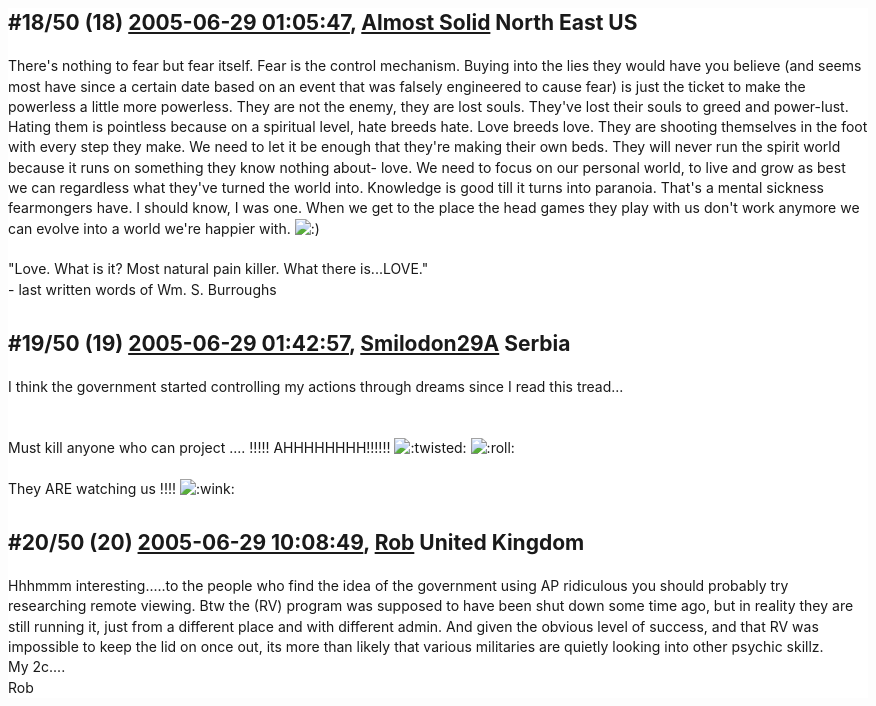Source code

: ## \#18/50 (18) [2005-06-29 01:05:47](https://www.astralpulse.com/forums/index.php?msg=168373), [Almost Solid](https://www.astralpulse.com/forums/profile/?u=9296) North East US ##
<section>
There's nothing to fear but fear itself. Fear is the control mechanism. Buying into the lies they would have you believe (and seems most have since a certain date based on an event that was falsely engineered to cause fear) is just the ticket to make the powerless a little more powerless. They are not the enemy, they are lost souls. They've lost their souls to greed and power-lust. Hating them is pointless because on a spiritual level, hate breeds hate. Love breeds love. They are shooting themselves in the foot with every step they make. We need to let it be enough that they're making their own beds. They will never run the spirit world because it runs on something they know nothing about- love. We need to focus on our personal world, to live and grow as best we can regardless what they've turned the world into. Knowledge is good till it turns into paranoia. That's a mental sickness fearmongers have. I should know, I was one. When we get to the place the head games they play with us don't work anymore we can evolve into a world we're happier with.
<img alt=":)" class="smiley" src="https://www.astralpulse.com/forums/Smileys/fugue/smiley.png" title="Smiley"/>
<br>
<br>
"Love. What is it? Most natural pain killer. What there is...LOVE."
<br>
- last written words of Wm. S. Burroughs
</section>

## \#19/50 (19) [2005-06-29 01:42:57](https://www.astralpulse.com/forums/index.php?msg=168374), [Smilodon29A](https://www.astralpulse.com/forums/profile/?u=8271) Serbia ##
<section>
I think the government started controlling my actions through dreams since I read this tread...
<br>
<br>
<br>
Must kill anyone who can project .... !!!!! AHHHHHHHH!!!!!!
<img alt=":twisted:" class="smiley" src="https://www.astralpulse.com/forums/Smileys/fugue/evil.png" title="evil"/>
<img alt=":roll:" class="smiley" src="https://www.astralpulse.com/forums/Smileys/fugue/rolleyes.png" title="Roll Eyes"/>
<br>
<br>
They ARE watching us !!!!
<img alt=":wink:" class="smiley" src="https://www.astralpulse.com/forums/Smileys/fugue/wink.png" title="Wink"/>
</section>

## \#20/50 (20) [2005-06-29 10:08:49](https://www.astralpulse.com/forums/index.php?msg=168401), [Rob](https://www.astralpulse.com/forums/profile/?u=65) United Kingdom ##
<section>
Hhhmmm interesting.....to the people who find the idea of the government using AP ridiculous you should probably try researching remote viewing. Btw the (RV) program was supposed to have been shut down some time ago, but in reality they are still running it, just from a different place and with different admin. And given the obvious level of success, and that RV was impossible to keep the lid on once out, its more than likely that various militaries are quietly looking into other psychic skillz.
<br>
My 2c....
<br>
Rob
</section>
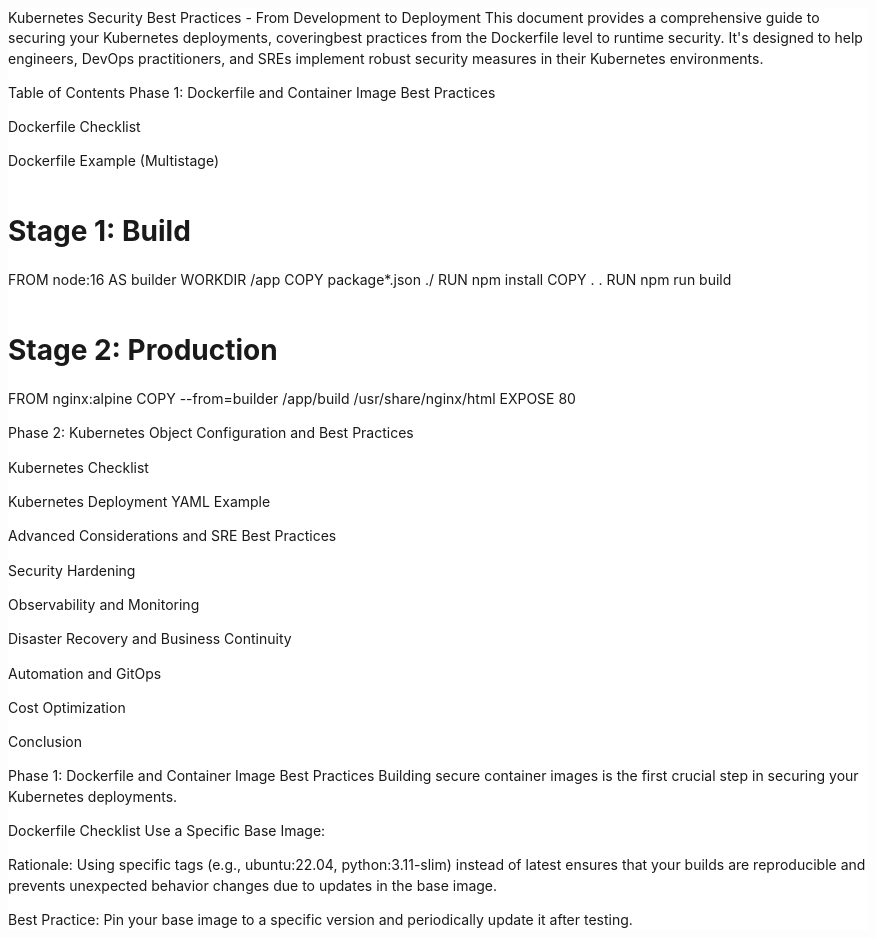 Kubernetes Security Best Practices - From Development to Deployment
This document provides a comprehensive guide to securing your Kubernetes deployments, coveringbest practices from the Dockerfile level to runtime security. It's designed to help engineers, DevOps practitioners, and SREs implement robust security measures in their Kubernetes environments.

Table of Contents
Phase 1: Dockerfile and Container Image Best Practices

Dockerfile Checklist

Dockerfile Example (Multistage)

# Stage 1: Build
FROM node:16 AS builder
WORKDIR /app
COPY package*.json ./
RUN npm install
COPY . .
RUN npm run build

# Stage 2: Production
FROM nginx:alpine
COPY --from=builder /app/build /usr/share/nginx/html
EXPOSE 80

Phase 2: Kubernetes Object Configuration and Best Practices

Kubernetes Checklist

Kubernetes Deployment YAML Example

Advanced Considerations and SRE Best Practices

Security Hardening

Observability and Monitoring

Disaster Recovery and Business Continuity

Automation and GitOps

Cost Optimization

Conclusion

Phase 1: Dockerfile and Container Image Best Practices
Building secure container images is the first crucial step in securing your Kubernetes deployments.

Dockerfile Checklist
Use a Specific Base Image:

Rationale: Using specific tags (e.g., ubuntu:22.04, python:3.11-slim) instead of latest ensures that your builds are reproducible and prevents unexpected behavior changes due to updates in the base image.

Best Practice: Pin your base image to a specific version and periodically update it after testing.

» What needs to be done: Reproduce all the records with every occurrence of "Dockerfile" switched to "Containerfile", leaving everything else unchanged. Omit the pictures from your answer.

» Response to this exercise:
Source code

: ## \#18/50 (18) [2005-06-29 01:05:47](https://www.astralpulse.com/forums/index.php?msg=168373), [Almost Solid](https://www.astralpulse.com/forums/profile/?u=9296) North East US ##
<section>
There's nothing to fear but fear itself. Fear is the control mechanism. Buying into the lies they would have you believe (and seems most have since a certain date based on an event that was falsely engineered to cause fear) is just the ticket to make the powerless a little more powerless. They are not the enemy, they are lost souls. They've lost their souls to greed and power-lust. Hating them is pointless because on a spiritual level, hate breeds hate. Love breeds love. They are shooting themselves in the foot with every step they make. We need to let it be enough that they're making their own beds. They will never run the spirit world because it runs on something they know nothing about- love. We need to focus on our personal world, to live and grow as best we can regardless what they've turned the world into. Knowledge is good till it turns into paranoia. That's a mental sickness fearmongers have. I should know, I was one. When we get to the place the head games they play with us don't work anymore we can evolve into a world we're happier with.
<img alt=":)" class="smiley" src="https://www.astralpulse.com/forums/Smileys/fugue/smiley.png" title="Smiley"/>
<br>
<br>
"Love. What is it? Most natural pain killer. What there is...LOVE."
<br>
- last written words of Wm. S. Burroughs
</section>

## \#19/50 (19) [2005-06-29 01:42:57](https://www.astralpulse.com/forums/index.php?msg=168374), [Smilodon29A](https://www.astralpulse.com/forums/profile/?u=8271) Serbia ##
<section>
I think the government started controlling my actions through dreams since I read this tread...
<br>
<br>
<br>
Must kill anyone who can project .... !!!!! AHHHHHHHH!!!!!!
<img alt=":twisted:" class="smiley" src="https://www.astralpulse.com/forums/Smileys/fugue/evil.png" title="evil"/>
<img alt=":roll:" class="smiley" src="https://www.astralpulse.com/forums/Smileys/fugue/rolleyes.png" title="Roll Eyes"/>
<br>
<br>
They ARE watching us !!!!
<img alt=":wink:" class="smiley" src="https://www.astralpulse.com/forums/Smileys/fugue/wink.png" title="Wink"/>
</section>

## \#20/50 (20) [2005-06-29 10:08:49](https://www.astralpulse.com/forums/index.php?msg=168401), [Rob](https://www.astralpulse.com/forums/profile/?u=65) United Kingdom ##
<section>
Hhhmmm interesting.....to the people who find the idea of the government using AP ridiculous you should probably try researching remote viewing. Btw the (RV) program was supposed to have been shut down some time ago, but in reality they are still running it, just from a different place and with different admin. And given the obvious level of success, and that RV was impossible to keep the lid on once out, its more than likely that various militaries are quietly looking into other psychic skillz.
<br>
My 2c....
<br>
Rob
</section>
 Kubernetes Security Best Practices - From Development to Deployment
This document provides a comprehensive guide to securing your Kubernetes deployments, coveringbest practices from the Containerfile level to runtime security. It's designed to help engineers, DevOps practitioners, and SREs implement robust security measures in their Kubernetes environments.

Table of Contents
Phase 1: Containerfile and Container Image Best Practices

Containerfile Checklist

Containerfile Example (Multistage)

# Stage 1: Build
FROM node:16 AS builder
WORKDIR /app
COPY package*.json ./
RUN npm install
COPY . .
RUN npm run build

# Stage 2: Production
FROM nginx:alpine
COPY --from=builder /app/build /usr/share/nginx/html
EXPOSE 80

Phase 2: Kubernetes Object Configuration and Best Practices

Kubernetes Checklist

Kubernetes Deployment YAML Example

Advanced Considerations and SRE Best Practices

Security Hardening

Observability and Monitoring

Disaster Recovery and Business Continuity

Automation and GitOps

Cost Optimization

Conclusion

Phase 1: Containerfile and Container Image Best Practices
Building secure container images is the first crucial step in securing your Kubernetes deployments.

Containerfile Checklist
Use a Specific Base Image:

Rationale: Using specific tags (e.g., ubuntu:22.04, python:3.11-slim) instead of latest ensures that your builds are reproducible and prevents unexpected behavior changes due to updates in the base image.

Best Practice: Pin your base image to a specific version and periodically update it after testing.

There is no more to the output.